I am writing this week's column from the rosé-marinated streets of Cannes, where the film festival draws to a bleary eyed close today. It scarcely feels like 12 months since last year's Grand Prix winner, Joel and Ethan Coen's Inside Llewyn Davis (Studio Canal, 15), was unveiled on an uncharacteristically sodden day on the Croisette – among the many marvels of this beautiful, blizzard-whipped character study is that it seems to bring its own heavy weather with it.
A catalogue of the indignities visited upon a deadbeat folk musician (played by the wonderful Oscar Isaac) in early 60s New York, the film appears at first pristinely minor, until the chill of thwarted dreams and stony solitude, achingly etched into Isaac's hangdog face, sinks into your bones. Few films from last year's Cannes crop have gained as much on repeat visits.
The music's wonderful too, as you surely already know, though the simultaneous DVD release of the complementary concert film Another Day, Another Time: Celebrating the Music of Inside Llewyn Davis (Studio Canal, 12) is a welcome reminder, infectiously documenting last year's star-studded performance of the film's soundtrack at New York's Town Hall. There's a similarly rewarding buffet, meanwhile, for more chart-oriented music fans in Made in America (Signature, 15), a backstage doc that finds film-maker Ron Howard chronicling the eponymous festival curated by Jay Z. It's a unlikely match of artist and subject, but Howard's eye and ear are generous: the result is a rousing round-up of vital musical talent, running the gamut from Pearl Jam to best-in-show Janelle Monáe.
Travelling swiftly to DVD following last week's cinema release is Pantani: The Accidental Death of a Cyclist (Channel 4, 15), a meat-and-potatoes study of fallen Italian cycling ace Marco Pantani that has enough emotional force to carry its familiar construction. Still, there's little contest for the week's most entertaining documentary: Penn and Teller's playful but-is-it-art? investigation Tim's Vermeer (Sony, 12), in which head-spinning science is applied to determine – and replicate – the technique behind the uncannily lit paintings of Johannes Vermeer. Its more provocative claims against Vermeer's reputation don't add up, but the trickery delights.
One might similarly call August: Osage County (Ev, 15) a triumph of showmanship above all else. A rather drastic reduction of Tracy Letts's ripe, reckless stage portrait of middle American family ruin, this adaptation (by Letts himself) shears the text's roiling domestic fury down to bristly comic stubble, its streamlined melodrama directed with a televisual banality by John Wells that stresses soap operatic ironies over ugly specifics.

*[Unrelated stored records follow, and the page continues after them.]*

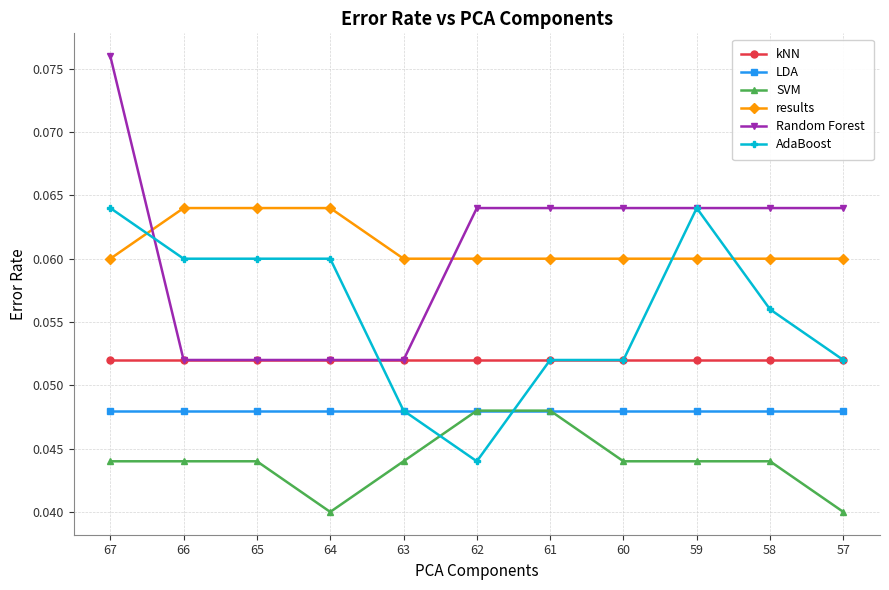

True or false: SVM and Random Forest intersect in this chart.

False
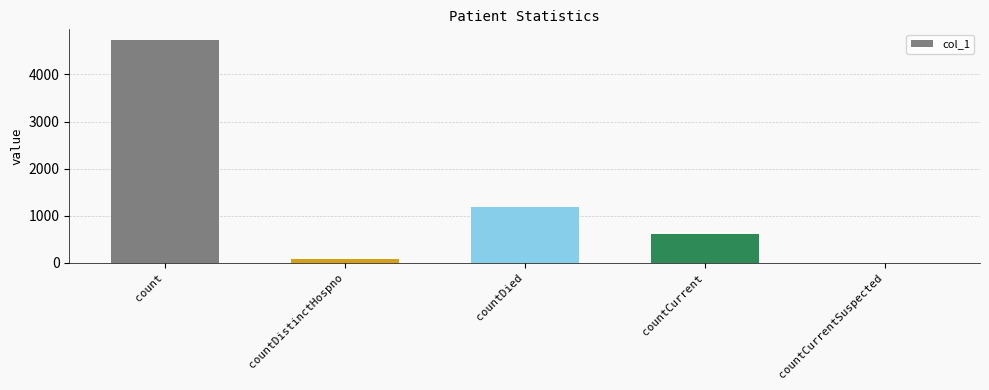

Reading right to left, transcribe all the data shown in this chart.

0	621	1185	76	4720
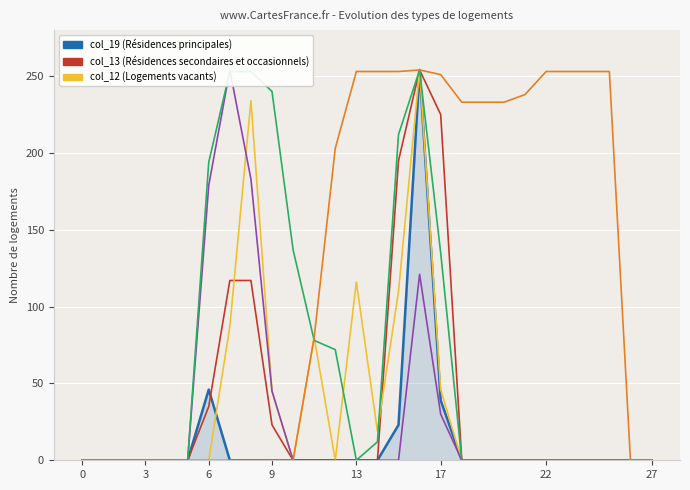

True or false: col_12 and col_19 intersect in this chart.

False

What remains are the play's gargantuan roles, seized upon with relish by at least two-thirds of the ensemble. Meryl Streep is rotely cast as pill-popping, cancer-tongued midwest matriarch Violet Weston, but gleefully pitches her to the rafters; better still, and only marginally more subtle, is Julia Roberts as aptly nicknamed prodigal daughter Barb, that million-dollar mouth of hers tensely clenched until it opens in a bilious torrent.

Returning to the Cannes 2013 memory bank, Alain Guiraudie's Stranger by the Lake (Peccadillo, 18) is one of the more improbable arthouse sensations of recent years, given its fusion of sinuous, Hitchcock-laced pulp and balls-to-the-wall gay erotica. It's a niche marriage, but a happy one, with an elegantly lean premise: a serial killer is preying on regular visitors to an idyllic lakeside cruising ground in rural France, unnerving but hardly deterring our handsome young hero, Franck (Pierre Deladonchamps). Read any amount of thorny sexual politics you like into his death wish pursuit, or simply enjoy the view: it's hot stuff either way.
Finally, we remain on the Croisette for this week's streaming pick, courtesy of the reliably selective curators at online film library Mubi.com. For the duration of this year's festival, they have offered a daily selection of Cannes-approved short films from years past – early flashes of invention from directors including Anthony Chen (whose excellent debut feature Ilo Ilo recently hit UK cinemas), dark-hearted American animator Bill Plympton and this year's festival jury president, Jane Campion, whose dysfunctional family snapshot Peel remains as crisp and sourly sensual as anything she's made since. It's all a bit of a lucky dip: one that may give you fresh insight into film-makers you thought you knew or introduce you to someone new altogether.